Power moves: In November, Palo Alto Networks announced its intent to acquire attack surface management vendor Expanse for $800 million. In February 2021, Palo Alto Networks bought cloud security company Bridgecrew for around $156 million.
By the numbers: 14: The number of Palo Alto acquisitions over the past four years.
Outlook: Palo Alto stock jumped recently when the company announced that its buying spree was over, at least for the time being. The company plans to continue to integrate recent acquisitions into its product lines and take advantage of the headwinds associated with the increasingly dangerous security environment that enterprises are facing. Jefferies analyst Brent Thill says, “We believe that the leader in network security remains well-positioned to meet customer needs in a hybrid world given its formidable investments in cloud security.” Mizuho analyst Gregg Moskowitz adds that Palo Alto “easily possesses the strongest array of cloud assets among traditional network security vendors.”

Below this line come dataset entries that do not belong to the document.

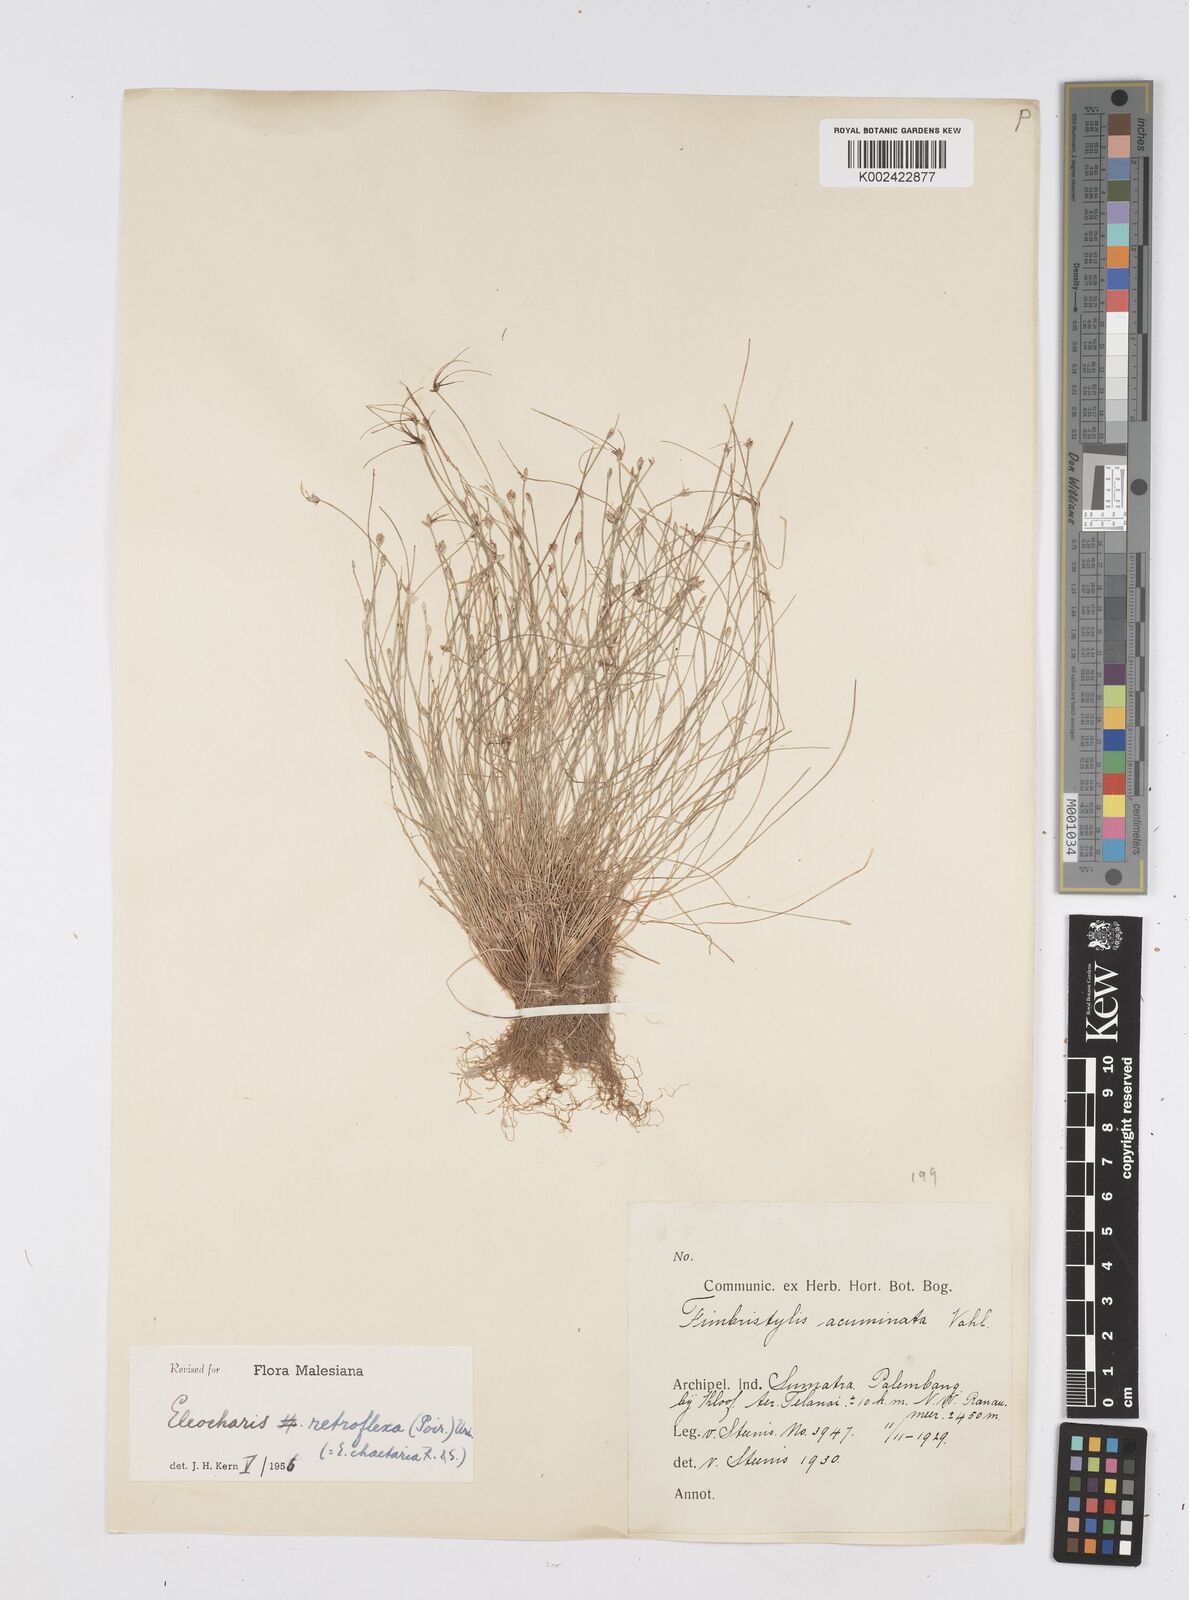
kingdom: Plantae
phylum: Tracheophyta
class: Liliopsida
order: Poales
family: Cyperaceae
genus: Eleocharis
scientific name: Eleocharis retroflexa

Why they’re here: Named a leader in Gartner’s most recent evaluation of SIEM products, Rapid7 has built a wide-ranging portfolio of cloud-native security offerings under the Insight banner. The Rapid7 platform includes threat detection and incident response, vulnerability management, application security, cloud posture management, user behavior analytics, network traffic analysis, logging and reporting.
Power moves: Rapid7 recently purchased threat intelligence startup IntSights for $335 million to provide customers with a unified view into threats, attack surface monitoring, and proactive threat mitigation.
By the numbers: $335 million: The amount of that Rapid7 paid for IntSights.
Outlook: Rapid7 is well positioned for the future. As a cloud-native platform, it is built for today’s hybrid and multi-cloud environments. The company’s strong suits are analytics and automation, two areas that are increasingly important for enterprise security organizations. It offers a managed detection and response service, which can be critical for understaffed and overwhelmed security professionals who are dealing with an increasingly dangerous attack landscape. And Rapid7 is constantly adding new capabilities to its platform. For example, in July the company launched InsightCloudSec, which brings together the cloud and container security capabilities of recent acquisitions DivvyCloud and Alcide.
Why they’re here: Enterprises may start out simply wanting secure remote access to cloud services, but they quickly realized that they need more: a really security cloud access system includes zero trust network access (ZTNA), remote browser isolation (RBI), sandboxing, firewall as a service (FWaaS), data loss prevention (DLP), cloud access security broker (CASB) and other cloud-based security services. In Gartner’s latest analysis of secure web gateways, Zscaler was the only vendor to appear in the leader category.
Power Moves: In May, Zscaler has agreed to buy Smokescreen Technologies, which provides technology to proactively hunt for emerging adversary tactics and uses deception technology to confuse adversaries.
By the numbers: 59.6%: The year-over-year revenue increase for Zscaler in its latest quarter ($110.5M to $176.4M.)
Outlook: Zscaler is in great shape to take full advantage of the trends toward zero trust security, increased remote access by employees and the surge of applications and data to the cloud. Zscaler also positions itself not simply as a cloud-based security vendor, but as a partner to enterprises embarking on their digital transformation journeys.